As Matt Yglesias noted:

[McCain] talks about Iran not so much as an actual country full of actual people doing actual things in a difficult situation, but instead as a kind of phantasmagoric canvass onto which we should paint a tableau of American hubris and militarism…..Whether or not the Iranian people prevail depends on how steadfast we are… Of course what Americans do isn’t totally irrelevant, but it’s unquestionably a peripheral factor in this drama. Iran is a country populated by Iranians, and their fate is primarily in their own hands.

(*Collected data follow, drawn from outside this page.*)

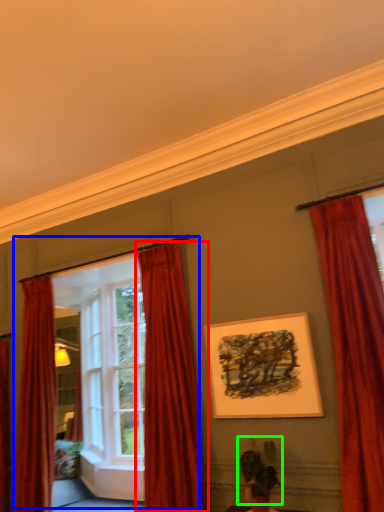
Question: Considering the real-world distances, which object is closest to curtain (highlighted by a red box)? window frame (highlighted by a blue box) or plant (highlighted by a green box).

Choices:
 (A) window frame
 (B) plant

Answer: (A)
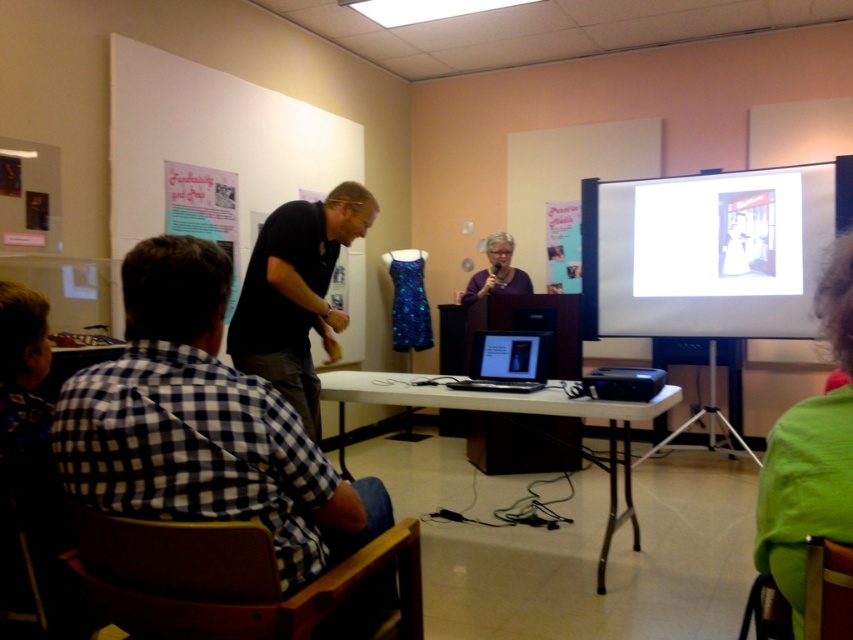
Between green fuzzy hair at lower right and purple fabric at center, which one has more height?

green fuzzy hair at lower right is taller.

Can you confirm if green fuzzy hair at lower right is positioned above purple fabric at center?

Actually, green fuzzy hair at lower right is below purple fabric at center.

Where is `green fuzzy hair at lower right`? green fuzzy hair at lower right is located at coordinates (810, 454).

Does black matte shirt at center appear on the left side of purple fabric at center?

This perspective, however, does not fit the World War II mental model in which the US is the central actor and therefore can’t possibly be correct.
In considering how Democrats should respond to this new conservative narrative, there are three distinct audiences who must be addressed.
First, in regard to the military and their families, Democrats should completely and sincerely embrace the fact that the men and women who have served in Iraq were motivated by a profound belief in democracy and that any democratic struggles in the region are also very much a part of the struggle for that same noble cause. As President Obama very movingly said, when American soldiers fight for the nations’ best ideals, no American soldier ever dies in vain.
Second, in regard to the neo-conservatives, Democrats should clearly point out that they are subject to conflicting loyalties when it comes to dealing with the Iranian pro-democracy movement. On the one hand, in the long run they would certainly prefer that Iran become a pro-western democracy. But at the present time, however, they see certain important advantages to Ahmadinejad remaining in power.
This was dramatically illustrated by an article in the Jerusalem Post entitled “I’m glad Ahmadinejad won” As the author said:

I was rooting for Ahmadinejad, the demagogic Holocaust denier who wants to wipe Israel off the map, because a victory by the relatively moderate Mir Hussein Mousavi could have created a dangerous complacency… that would tempt some in the West to ease up on the pressure to thwart Iran’s nuclear ambitions.

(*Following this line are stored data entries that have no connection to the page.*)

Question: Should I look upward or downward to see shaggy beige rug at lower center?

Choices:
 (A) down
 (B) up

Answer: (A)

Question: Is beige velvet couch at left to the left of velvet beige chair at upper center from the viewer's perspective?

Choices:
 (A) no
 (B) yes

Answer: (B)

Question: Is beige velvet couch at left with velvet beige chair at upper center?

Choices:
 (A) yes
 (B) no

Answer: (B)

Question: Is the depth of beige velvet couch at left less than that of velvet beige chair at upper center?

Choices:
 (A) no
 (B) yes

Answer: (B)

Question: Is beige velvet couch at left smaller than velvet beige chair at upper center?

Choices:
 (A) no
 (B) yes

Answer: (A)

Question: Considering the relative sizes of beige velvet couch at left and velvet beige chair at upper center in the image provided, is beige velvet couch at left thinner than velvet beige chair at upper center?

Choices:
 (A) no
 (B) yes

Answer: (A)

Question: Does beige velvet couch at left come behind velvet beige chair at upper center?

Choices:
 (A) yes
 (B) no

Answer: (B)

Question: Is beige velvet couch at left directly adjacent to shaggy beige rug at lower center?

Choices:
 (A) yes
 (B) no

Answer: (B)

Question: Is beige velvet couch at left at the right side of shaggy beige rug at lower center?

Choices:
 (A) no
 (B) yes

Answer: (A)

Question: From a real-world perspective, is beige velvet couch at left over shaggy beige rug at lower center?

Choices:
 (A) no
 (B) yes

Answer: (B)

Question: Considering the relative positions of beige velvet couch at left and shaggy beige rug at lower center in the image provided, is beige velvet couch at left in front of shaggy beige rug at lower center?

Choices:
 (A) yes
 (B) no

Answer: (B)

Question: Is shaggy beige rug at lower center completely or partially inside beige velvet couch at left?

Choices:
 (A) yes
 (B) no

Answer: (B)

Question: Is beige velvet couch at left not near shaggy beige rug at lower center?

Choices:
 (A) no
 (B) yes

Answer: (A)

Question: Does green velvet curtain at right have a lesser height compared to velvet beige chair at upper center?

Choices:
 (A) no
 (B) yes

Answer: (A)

As a result, there are obviously some good reasons for American Democrats – not to mention the Iranian protesters themselves — to be very wary regarding the dependability of any “allies” in the struggle for Iranian democracy who agree with that philosophy.
Finally, for the average American, Democrats should make clear that they not only wholeheartedly support the Iranian movement for democracy, but also believe that only the Iranian protesters themselves can decide how to conduct their struggle or choose their objectives. Cognitively speaking, the Republicans will want to shoehorn the Iranian protesters into the mental model of French resistance fighters, listening to their radios late at night and unable to succeed without the inspiration and guidance of the far away headquarters of the forces of freedom. Democrats should point out that Iranians do not speak French, wear berets, smoke Galois, or want to be told what to do by Americans. The Iranian protesters will want to figure out their own path to democracy, based on their own rich and complex history, traditions, institutions and culture and Democrats will support their right to select their own path to democracy. The Republicans, in contrast, will be quite certain they know much better than the Iranian protesters themselves exactly what they should do. This was, of course, the attitude that proved so spectacularly successful when applied in Iraq.